Question

Question #a4462

Answer 1

`"11.1 days"`

Explanation:

Your tool of choice here will be the equation

`color(blue)(ul(color(black)(A_t = A_0 * (1/2)^n)))`

Here

• `A_t` is the amount of the radioactive substance that remains undecayed after a time period `t`
• `A_0` is the initial amount of said substance
• `n` is the number of half-lives that pass in the time period `t`

Your first goal here is to figure out the value of `n`. Start by rewriting the equation as

`A_t/A_0 = (1/2)^n`

This will be equivalent to

`ln(A_t/A_0) = ln[(1/2)^n]`

`ln(A_t/A_0) = n * ln(1/2)`

Since

`ln(1/2) = ln(1) - ln(2) = - ln(2)`

you can say that

`n = -ln(A_t/A_0)/ln(2)`

Plug in your values to find

`n = - ln((0.100 color(red)(cancel(color(black)("g"))))/(0.750color(red)(cancel(color(black)("g")))))/ln(2) = 2.907`

Now, you know that `2.907` half-lives must pass in order for the sample to be reduced from `"0.750 g"` to `"0.100 g"` and that radon-222 has a half-life of `3.823` days.
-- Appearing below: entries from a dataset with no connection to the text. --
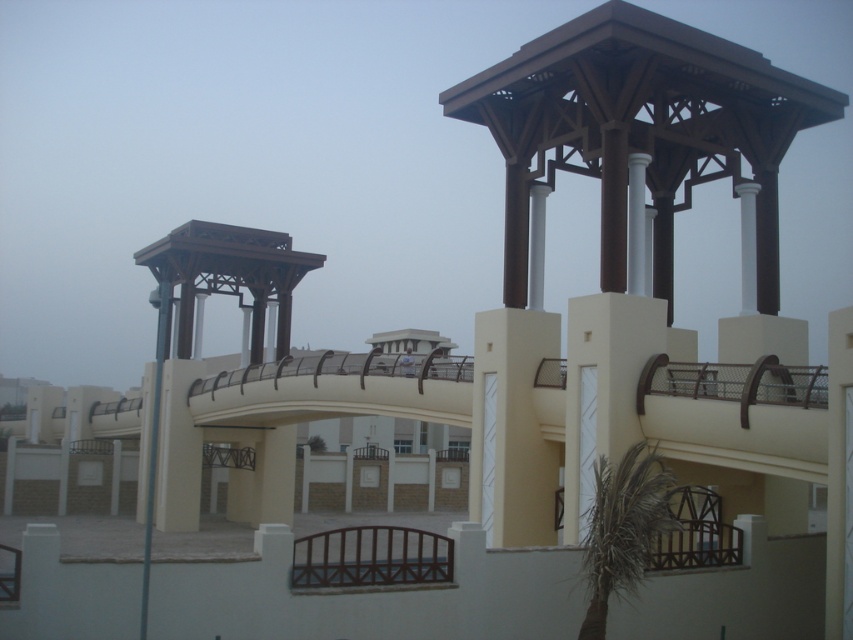
Question: Can you confirm if green leafy palm tree at lower right is positioned above metallic pole at left?

Choices:
 (A) no
 (B) yes

Answer: (A)

Question: Which point is closer to the camera taking this photo?

Choices:
 (A) (144, 536)
 (B) (583, 632)

Answer: (B)

Question: Which of the following is the closest to the observer?

Choices:
 (A) (601, 513)
 (B) (141, 621)

Answer: (B)

Question: Can you confirm if green leafy palm tree at lower right is positioned below metallic pole at left?

Choices:
 (A) no
 (B) yes

Answer: (B)

Question: Is green leafy palm tree at lower right below metallic pole at left?

Choices:
 (A) yes
 (B) no

Answer: (A)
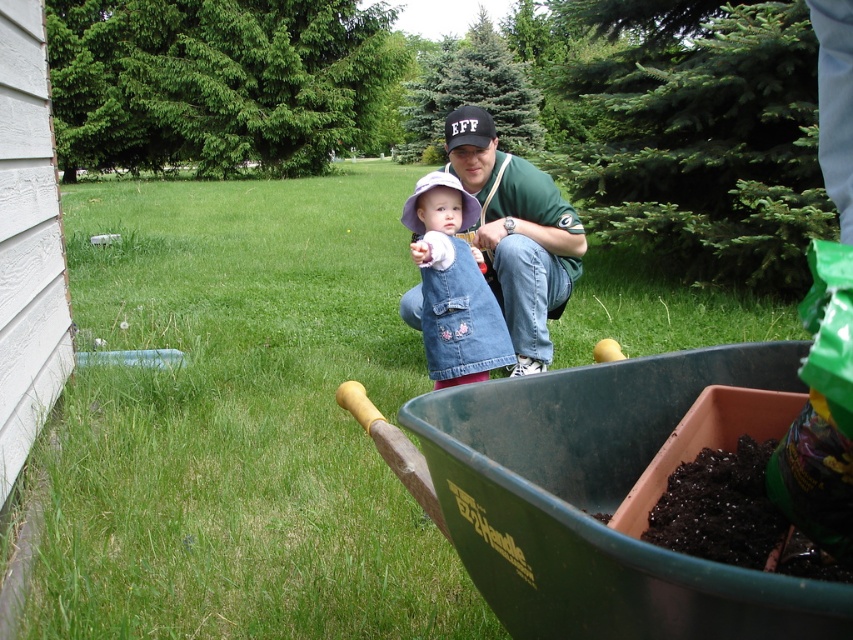
Which is more to the right, green grass at lower left or denim vest at center?

Positioned to the right is denim vest at center.

In the scene shown: Is green grass at lower left taller than denim vest at center?

Yes, green grass at lower left is taller than denim vest at center.

Between point (335, 273) and point (421, 188), which one is positioned in front?

Positioned in front is point (421, 188).

Identify the location of green grass at lower left. (241, 420).

Does green grass at lower left appear on the right side of green jersey at center?

No, green grass at lower left is not to the right of green jersey at center.

Does point (329, 189) come behind point (480, 246)?

Yes, point (329, 189) is behind point (480, 246).

Where is `green grass at lower left`? The width and height of the screenshot is (853, 640). green grass at lower left is located at coordinates (241, 420).

Who is more forward, [561,241] or [474,204]?

Positioned in front is point [474,204].

Which is below, green jersey at center or denim vest at center?

Positioned lower is denim vest at center.

Is point (450, 113) positioned behind point (421, 200)?

Yes, it is.

Locate an element on the screen. green jersey at center is located at coordinates (515, 234).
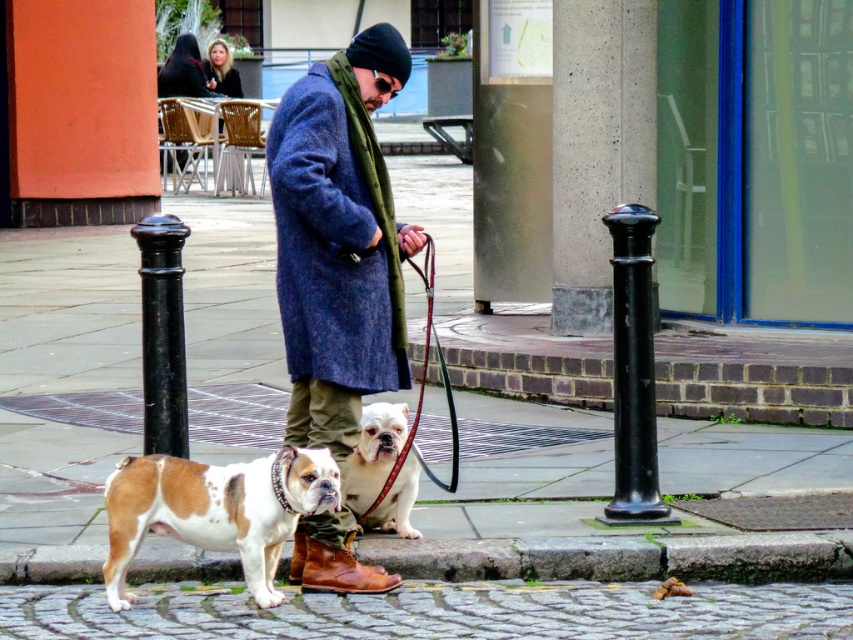
Question: Which point is closer to the camera?

Choices:
 (A) white and brown fur at center
 (B) leather at lower center
 (C) cobblestone pavement at lower center
 (D) brown leather boot at lower center

Answer: (C)

Question: Which point is farther from the camera taking this photo?

Choices:
 (A) (612, 252)
 (B) (402, 452)
 (C) (386, 301)
 (D) (451, 595)

Answer: (A)

Question: Can you confirm if blue wool coat at center is positioned to the left of black polished metal pole at center?

Choices:
 (A) no
 (B) yes

Answer: (A)

Question: Which of the following is the closest to the observer?

Choices:
 (A) (399, 452)
 (B) (349, 84)

Answer: (B)

Question: Is cobblestone pavement at lower center below black polished metal pole at center?

Choices:
 (A) no
 (B) yes

Answer: (B)

Question: Is black polished metal pole at center further to the viewer compared to brown leather boot at lower center?

Choices:
 (A) no
 (B) yes

Answer: (B)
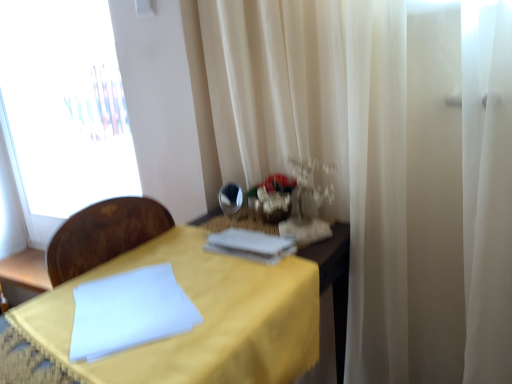
Where is `free location in front of white paper at center`? This screenshot has height=384, width=512. free location in front of white paper at center is located at coordinates (238, 281).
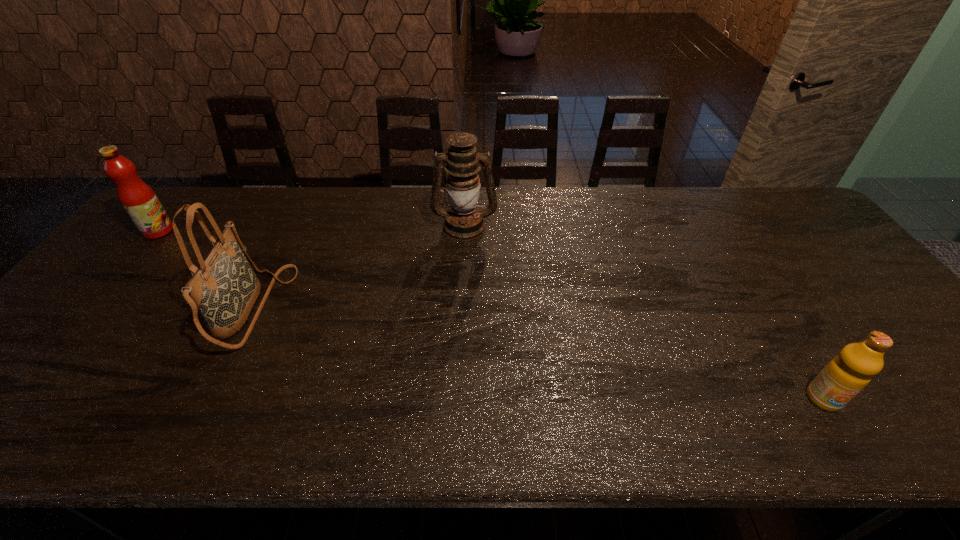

The number of half-lives that pass in a given period of time can be written as

`color(blue)(ul(color(black)(n = "total time that passes"/"half-life" = t/t_"1/2")))`

The total time `t` needed will be

`n = t/t_"1/2" implies t = n * t_"1/2"`

In your case, you will have

`color(darkgreen)(ul(color(black)(t = 2.907 * "3.823 days" = "11.1 days")))`

The answer is rounded to three sig figs, the number of sig figs you have for the initial and final mass of the sample.